08/03/2016

Ziya dan Sosialisasinya

"tampaknya, ziya sekarang sudah siap bersosialisasi. Habitsnya bagus. Empatinya tambahin lagi, supaya bisa jadi contoh untuk anak2 yg lain" ucap seorang pakar, sembari menyerahkan kembali kertas gambar itu padaku. Aku mengangguk, mengucap hamdallah lirih. Di hati bergemuruh rasa senang yg sangat. Mataku menyapu kembali hasil goresan tangan ziya diatas kertas gambar tersebut. Terlihat seorang anak berada di bagian tengah kertas, tersenyum. Di kanan kirinya terdapat gambar anak2 lain, ramai berbaris. Di belakangnya ada rumah besar, berhiaskan bunga dan taman. Ada pula pohon berbuah lebat dengan ayunan tempat anak tersebut bermain. Terbayang, ziya tak lagi bersembunyi di belakangku karena ketakutan. Ziya yang berlarian bersama kawan2nya. Bercerita tanpa ragu tentang cerita2 dalam bindernya. Ziya yg tak lagi menangis, ziya yg mandiri, senang, banyak berkawan. Hmph.. Hanya saja...

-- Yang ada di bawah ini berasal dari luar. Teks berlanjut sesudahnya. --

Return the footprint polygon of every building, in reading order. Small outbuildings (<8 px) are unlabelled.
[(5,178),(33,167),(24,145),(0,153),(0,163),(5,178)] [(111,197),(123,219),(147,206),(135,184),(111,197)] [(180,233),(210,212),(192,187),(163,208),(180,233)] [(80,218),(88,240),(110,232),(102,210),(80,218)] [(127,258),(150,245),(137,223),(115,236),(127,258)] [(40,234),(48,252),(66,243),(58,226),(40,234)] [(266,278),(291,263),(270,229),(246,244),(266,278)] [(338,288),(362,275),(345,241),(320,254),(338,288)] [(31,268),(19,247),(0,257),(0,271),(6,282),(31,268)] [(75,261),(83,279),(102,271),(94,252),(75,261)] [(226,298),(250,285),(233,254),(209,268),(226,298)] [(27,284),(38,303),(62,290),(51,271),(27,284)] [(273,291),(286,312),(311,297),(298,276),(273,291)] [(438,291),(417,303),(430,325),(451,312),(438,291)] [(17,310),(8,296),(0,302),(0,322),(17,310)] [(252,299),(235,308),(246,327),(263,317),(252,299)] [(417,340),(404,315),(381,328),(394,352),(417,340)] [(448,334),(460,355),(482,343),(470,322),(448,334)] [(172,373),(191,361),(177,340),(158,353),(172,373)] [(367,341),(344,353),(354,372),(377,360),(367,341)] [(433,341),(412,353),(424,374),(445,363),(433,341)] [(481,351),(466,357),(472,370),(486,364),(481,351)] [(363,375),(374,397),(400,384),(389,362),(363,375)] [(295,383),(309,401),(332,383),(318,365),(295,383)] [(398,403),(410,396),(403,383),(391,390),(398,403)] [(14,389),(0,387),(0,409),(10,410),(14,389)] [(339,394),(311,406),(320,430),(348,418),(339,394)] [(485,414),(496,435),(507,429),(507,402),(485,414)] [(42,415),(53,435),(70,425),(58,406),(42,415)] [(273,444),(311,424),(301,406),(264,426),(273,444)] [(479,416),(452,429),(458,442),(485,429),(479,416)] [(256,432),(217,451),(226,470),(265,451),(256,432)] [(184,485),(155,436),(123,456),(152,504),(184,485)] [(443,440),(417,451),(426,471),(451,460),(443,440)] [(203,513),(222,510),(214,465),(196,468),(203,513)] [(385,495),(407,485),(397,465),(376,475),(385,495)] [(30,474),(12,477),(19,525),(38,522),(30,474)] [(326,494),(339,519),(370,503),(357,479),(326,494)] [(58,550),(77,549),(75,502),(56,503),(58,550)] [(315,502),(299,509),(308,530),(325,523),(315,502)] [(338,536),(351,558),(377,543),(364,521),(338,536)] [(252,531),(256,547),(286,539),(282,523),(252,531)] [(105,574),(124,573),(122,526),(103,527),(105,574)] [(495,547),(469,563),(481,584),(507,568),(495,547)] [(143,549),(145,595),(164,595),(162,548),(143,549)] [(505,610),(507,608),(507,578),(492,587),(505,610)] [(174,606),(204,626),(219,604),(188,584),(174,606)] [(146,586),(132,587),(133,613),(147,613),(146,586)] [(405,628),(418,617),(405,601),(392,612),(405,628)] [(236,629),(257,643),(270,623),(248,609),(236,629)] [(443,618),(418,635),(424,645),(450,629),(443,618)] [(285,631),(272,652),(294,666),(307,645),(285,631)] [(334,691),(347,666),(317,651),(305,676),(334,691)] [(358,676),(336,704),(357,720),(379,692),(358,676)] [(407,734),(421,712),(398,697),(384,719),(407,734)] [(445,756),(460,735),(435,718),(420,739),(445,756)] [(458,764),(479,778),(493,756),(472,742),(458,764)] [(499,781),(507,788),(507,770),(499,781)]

Hari itu, seperti biasa aku mengantarkan ziya ke sekolah. Kali ini ia menolak diantar sampai kelas. Dengan wajah tak acuh, ziya berjalan gontai ke dalam kelasnya, aku menatap punggungnya yang berlalu, lalu lanjut memperhatikannya dari balik jendela. Ziya berjalan pelan ke kursinya, kali ini gilirannya duduk di deretan kursi bagian belakang kelas. Tak jadi soal, ziya tak terlalu terpengaruh perihal tempat duduk, sama saja. Yang jadi soal adalah, ziya duduk sendirian. Sementara teman2 nya yg lain ramai bererumun di beberapa titik. Tak ada satupun yg mendekat pada ziya. Dan ziyapun tak bergeming, diam menyendiri di tempat duduknya. Aku jd teringat dengan cerita ziyq tempo hari. Yaitu ketika jam pelajaran olahraga, sang guru memerintahkan anak2 untuk memilih satu temannya, berkelompok masing2 dua anak. Anehnya, tak ada satupun yang memilih ziya. Hingga ziyapun terpaksa berkelompok bersama sang guru olahraga.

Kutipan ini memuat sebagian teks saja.